OpenAI Codex MultiAgentV2 encrypts sub‑agent prompts, breaking auditability

OpenAI Codex MultiAgentV2 encrypts sub‑agent prompts, breaking auditability

Encrypted sub‑agent prompts remove the human‑readable audit trail

Codex versions that include the Encrypt multi‑agent V2 message payloads change (merged in PR #26210 on 2026‑06‑05, post‑0.137.0) replace the plaintext content field of InterAgentCommunication with an empty string and store the payload only in encrypted_content. This makes the task or message sent to a sub‑agent opaque in the parent’s rollout, history, and trace logs.

Why the regression matters

  • Developers can no longer see what spawn_agent, send_message, or followup_task delegated to a child agent.
  • Debugging and post‑mortem analysis are hindered because the audit surface shows only ciphertext.
  • The change does not affect inference – the model still receives the decrypted payload on the server side – but it hides the prompt from the user.

Current implementation details

The InterAgentCommunication struct defines both content (plaintext) and encrypted_content (ciphertext). The new_encrypted constructor sets content to an empty string:

pub fn new_encrypted(..., encrypted_content: String, ...) -> Self {
    Self { content: String::new(), encrypted_content: Some(encrypted_content), ... }
}

When a rollout records a communication, to_model_input_item() checks encrypted_content. If present, it builds a ResponseItem that contains only the encrypted payload, and the logging macro emit_agent_communication_send falls back to encrypted_content when content is empty.

Desired fix: dual‑content contract

The community proposes preserving encrypted delivery and storing a readable copy locally:

  1. Keep encrypted_content for model‑side delivery.
  2. Add a required plaintext audit field to each V2 tool schema (task_message for spawn_agent, message_text or similar for send_message/followup_task).
  3. Validate that the plaintext field is non‑empty at the handler boundary.
  4. Construct InterAgentCommunication with both fields populated – ciphertext for delivery, plaintext for local audit.
  5. Persist the plaintext copy in rollout/history metadata and use it in structured trace edges.
  6. Ensure logs display the plaintext audit content when available, never the ciphertext.
  7. Impose the same size limits on the audit field as on the encrypted payload to avoid unbounded growth.

Prototype implementation

A draft commit by @ignatremizov (df9a7c4) demonstrates this approach for spawn_agent:

  • The V2 spawn_agent schema now requires a task_message field.
  • Validation code stores task_message in InterAgentCommunication.content while keeping the encrypted payload in encrypted_content.
  • Rollout‑trace reducers separate audit content from delivery‑matching content, preserving readability in local traces.
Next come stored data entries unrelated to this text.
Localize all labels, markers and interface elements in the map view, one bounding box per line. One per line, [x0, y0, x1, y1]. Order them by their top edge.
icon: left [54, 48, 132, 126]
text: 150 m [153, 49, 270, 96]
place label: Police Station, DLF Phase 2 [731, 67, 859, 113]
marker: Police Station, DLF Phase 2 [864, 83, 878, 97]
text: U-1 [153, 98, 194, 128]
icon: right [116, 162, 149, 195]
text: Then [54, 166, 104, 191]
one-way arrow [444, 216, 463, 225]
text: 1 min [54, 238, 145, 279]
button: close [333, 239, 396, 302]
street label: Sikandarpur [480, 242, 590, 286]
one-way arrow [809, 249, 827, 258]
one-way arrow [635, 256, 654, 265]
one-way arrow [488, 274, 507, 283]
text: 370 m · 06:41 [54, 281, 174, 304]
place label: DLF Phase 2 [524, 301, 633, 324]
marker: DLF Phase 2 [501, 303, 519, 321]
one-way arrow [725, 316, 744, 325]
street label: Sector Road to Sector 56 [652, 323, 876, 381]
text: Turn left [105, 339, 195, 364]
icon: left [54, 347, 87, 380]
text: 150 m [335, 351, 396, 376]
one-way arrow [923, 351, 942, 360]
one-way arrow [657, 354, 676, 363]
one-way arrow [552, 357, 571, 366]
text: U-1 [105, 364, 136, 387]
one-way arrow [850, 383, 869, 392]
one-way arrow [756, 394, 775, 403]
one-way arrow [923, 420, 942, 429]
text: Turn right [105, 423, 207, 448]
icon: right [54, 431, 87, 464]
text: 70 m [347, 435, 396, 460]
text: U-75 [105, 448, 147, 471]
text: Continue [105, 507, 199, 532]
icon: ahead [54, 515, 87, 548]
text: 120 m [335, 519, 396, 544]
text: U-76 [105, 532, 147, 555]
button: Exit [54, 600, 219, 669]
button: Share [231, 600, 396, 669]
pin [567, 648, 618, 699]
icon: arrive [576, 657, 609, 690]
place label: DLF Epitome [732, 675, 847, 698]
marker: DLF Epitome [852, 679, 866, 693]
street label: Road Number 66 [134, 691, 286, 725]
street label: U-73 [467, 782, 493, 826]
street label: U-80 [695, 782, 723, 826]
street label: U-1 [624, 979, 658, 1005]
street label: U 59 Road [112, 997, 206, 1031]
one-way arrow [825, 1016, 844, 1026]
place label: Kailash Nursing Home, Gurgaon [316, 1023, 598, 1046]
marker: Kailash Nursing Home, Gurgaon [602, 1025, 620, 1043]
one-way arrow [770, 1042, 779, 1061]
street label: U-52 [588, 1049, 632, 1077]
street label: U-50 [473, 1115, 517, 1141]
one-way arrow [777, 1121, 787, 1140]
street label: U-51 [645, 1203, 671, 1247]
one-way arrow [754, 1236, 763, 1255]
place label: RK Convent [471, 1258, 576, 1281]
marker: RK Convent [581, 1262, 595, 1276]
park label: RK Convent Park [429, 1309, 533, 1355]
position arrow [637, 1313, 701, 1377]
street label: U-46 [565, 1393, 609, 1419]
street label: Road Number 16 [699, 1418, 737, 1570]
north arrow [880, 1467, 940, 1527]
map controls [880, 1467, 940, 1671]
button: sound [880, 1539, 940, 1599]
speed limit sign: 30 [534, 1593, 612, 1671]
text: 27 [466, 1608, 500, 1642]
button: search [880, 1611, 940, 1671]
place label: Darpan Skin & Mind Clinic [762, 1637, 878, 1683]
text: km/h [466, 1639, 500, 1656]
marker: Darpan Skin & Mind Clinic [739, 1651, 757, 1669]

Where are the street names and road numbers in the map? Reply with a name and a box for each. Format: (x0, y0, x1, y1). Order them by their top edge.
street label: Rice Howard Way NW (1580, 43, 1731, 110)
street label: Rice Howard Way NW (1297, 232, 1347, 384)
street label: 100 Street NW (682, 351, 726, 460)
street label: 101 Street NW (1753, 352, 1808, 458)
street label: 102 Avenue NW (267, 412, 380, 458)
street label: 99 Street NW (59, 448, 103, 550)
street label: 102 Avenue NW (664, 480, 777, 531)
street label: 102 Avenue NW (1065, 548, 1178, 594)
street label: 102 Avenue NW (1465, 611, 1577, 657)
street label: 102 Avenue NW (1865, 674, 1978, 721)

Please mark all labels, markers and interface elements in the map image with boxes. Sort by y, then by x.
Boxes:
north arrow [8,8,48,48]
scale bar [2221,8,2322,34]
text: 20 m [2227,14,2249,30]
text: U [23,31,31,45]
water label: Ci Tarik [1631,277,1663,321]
The remaining work is to apply the same pattern to send_message and followup_task and to verify that all user‑facing surfaces (history UI, replay tools, debug logs) read the audit copy.

Community reactions

"The title is easy to misinterpret. If I understand correctly: Codex now encrypts sub‑agent prompts and hides those prompts from the user." – @niam

"HN title is misleading; it sounds like inference is done on ciphertext, which would require homomorphic encryption." – @xnorswap

"I assume this is mostly to frustrate efforts to proxy large numbers of user requests and use it to train competitor models." – @londons_explore

"The change just saves a copy of the prompt on disk while keeping the encrypted delivery path if necessary for Responses API." – @ignatremizov

These comments highlight the confusion around the change (it is not homomorphic encryption) and the suspicion that the move is intended to limit visibility for competitive reasons.

Acceptance criteria

  • Parent rollout/history displays readable text for V2 spawn_agent, send_message, and followup_task.
  • Child models receive only the encrypted payload when encryption is enabled.
  • Structured rollout‑trace edges contain bounded plaintext message_content.
  • Communication logs prefer plaintext audit content and never present ciphertext as a readable message.
  • Replay and resume preserve the audit copy without injecting it into the child model context.
  • Existing V1 plaintext communication behavior remains unchanged.
  • Regression tests cover all three V2 tools, asserting both readable local audit data and encrypted delivery.

Bottom line: Codex’s recent encryption of MultiAgentV2 messages improves privacy but unintentionally destroys the local audit trail needed for debugging. A dual‑content solution—keeping encrypted delivery while storing a plaintext audit copy—restores visibility without compromising security.